Ya! Diana berubah. Simpul Alfian pada akhirnya.
Diana belasan tahun lalu adalah seorang gadis manja, polos, penuh semangat, cerewet dan tidak tahu malu. Meski terkesan centil, tapi dia tak pernah sekalipun tampak dengan make up tebal dan baju ketat seperti sekarang. Bahkan Alfian nyaris tak mengenalinya jika saja dia tidak mengingat nama panjang gadis ini.
Sekarang, lihatlah dia. Dingin, angkuh, sobong, tak banyak omong dan sulit didekati. Nyatanya, dalam waktu kurang lebih dua belas tahun, Diana sudah berhasil bertransformasi sejauh ini. Sebenarnya apa saja yang sudah terjadi pada gadis itu?
Satu hal lagi yang sedikit mengganggu pikiran Alfian. Apa Diana tak mengingatnya? Bagaimana bisa? Dulu mereka memang tak begitu akrab, karena memang ia yang berusaha menjaga jarak. Namun mengingat semangat Diana yang begitu mengerjarnya dulu, rasa-rasanya tidak mungkin kalau gadis ini bisa lupa. Atau Diana hanya pura-pura tak pernah mengenalnya? Entahlah.
Alfian masih bisa mengingat dengan jelas kejadian tadi pagi. Pertemuan pertamanya dengan Diana setelah sekian lama. Alfian syok, tentu saja. Tapi dia terlalu pandai memainkan ekspresi hingga yang tampak hanya raut wajah datar. Saat itu dia mengira, Diana akan langsung berjingkrak kesenangan karena perjumpaan mereka. Namun, ternyata perkiraannya melesat jauh. Alih-alih merasa senang, Diana justru hanya mengangguk dan tersenyum kecil sebagai tanda kesopanan. Tak ada satupun emosi ganjil yang bisa ditangkap Alfian dari wajah Diana. Ekspresi gadis itu malah lebih datar darinya.
Ehm!
Alfian berdehem pelan. Bukan untuk membersihkan tenggorokan, melainkan untuk menarik perhatian. Diana menoleh. Buru-buru Alfian memperbaiki posisi berdirinya dan memasukkan kedua tangan ke dalam saku celana.
"Apa kamu benar-benar tidak mengingatku?" Ditatapnya sang lawan bicara hanya untuk melihat ekspresi balasan, tapi yang Alfian dapat hanya kening Diana yang mengernyit kebingungan.
Diana memperhatikan Alfian lebih detail. Berusaha mencari ponsel atau headset yang mungkin dipakai oleh pemuda itu. Ia tak yakin Alfian berbicara padanya. Tapi, tak ada alat komonikasi apapun yang menempel ditelinga Alfian.

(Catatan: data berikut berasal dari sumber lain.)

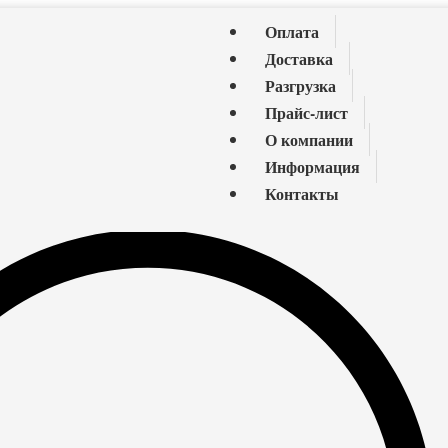
Оплата
Доставка
Разгрузка
Прайс-лист
О компании
Информация
Контакты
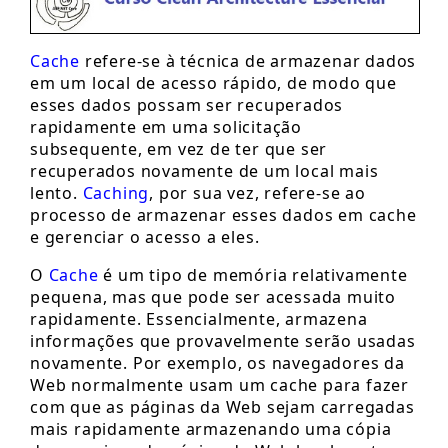
Cache
refere-se à técnica de armazenar dados
em um local de acesso rápido, de modo que
esses dados possam ser recuperados
rapidamente em uma solicitação
subsequente, em vez de ter que ser
recuperados novamente de um local mais
lento.
Caching
, por sua vez, refere-se ao
processo de armazenar esses dados em cache
e gerenciar o acesso a eles.
O
Cache
é um tipo de memória relativamente
pequena, mas que pode ser acessada muito
rapidamente. Essencialmente, armazena
informações que provavelmente serão usadas
novamente. Por exemplo, os navegadores da
Web normalmente usam um cache para fazer
com que as páginas da Web sejam carregadas
mais rapidamente armazenando uma cópia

Diana sudah membuka mulut untuk menjawab pertanyaan tadi, bahwa ia tak mungkin melupakan Direktur Keuangan perusahaan mereka meski baru sekali bertemu. Namun, suara yang hendak keluar dari mulut Diana tertahan di ujung tenggorokan saat mendengar kelanjutan dari pertanyaan bos barunya.
"... Ana?"
Bibir Diana mengatup kembali. Entah apa alasannya, tapi Diana merasa tak bisa menjawab pertanyaan sederhana itu. Rasanya terlalu sulit, hingga ia harus beberapa kali menelan ludah sendiri demi mengatasi gejolak yang bahkan Diana sendiri pun tak tahu apa sebabnya.
Ting!
Pintu lift terbuka. Tanpa mau menunggu jawaban Diana, Alfian menyeret koper birunya dari lift. Pergi meninggalkan Diana yang masih mematung di dalam kotak mesin itu dengan sejuta rasa yang tak bisa ia jabarkan.
Tepat saat lift hendak menutup, kesadaran Diana kembali. Buru-buru ia bergegas keluar.
Ana ....
A-na ....
A-n-a ....
Apa yang aneh dengan sepenggal dua suku kata itu?
Diana sudah biasa dipanggil dengan beberapa sebutan. Seperti; Dee, Dian, Diana, dan bahkan ada teman lelaki semasa kuliahnya dulu memanggil Diana dengan sebutan Caesa. Tapi semuanya terdengar biasa. Tidak ada yang istimewa. Itu hanya sekedar potongan dari namanya.
Tapi entah mengapa, saat Alfian menyebutnya dengan ANA, serasa ada yang aneh. Semacam ada lubang hitam yang menyedot paksa kinerja otak Diana untuk kembali mengingat masa lalu. Tapi masa lalu yang seperti apa?
"Mbak, sudah sampai!" Satu tepukan yang mendarat di pundaknya membuat Diana terperajat kaget. Ia mengerjap untuk mengembalikan kesadaran, kemudian menoleh dan mendapati seorang pemuda kurus tinggi tengah menatap bingung ke arahnya.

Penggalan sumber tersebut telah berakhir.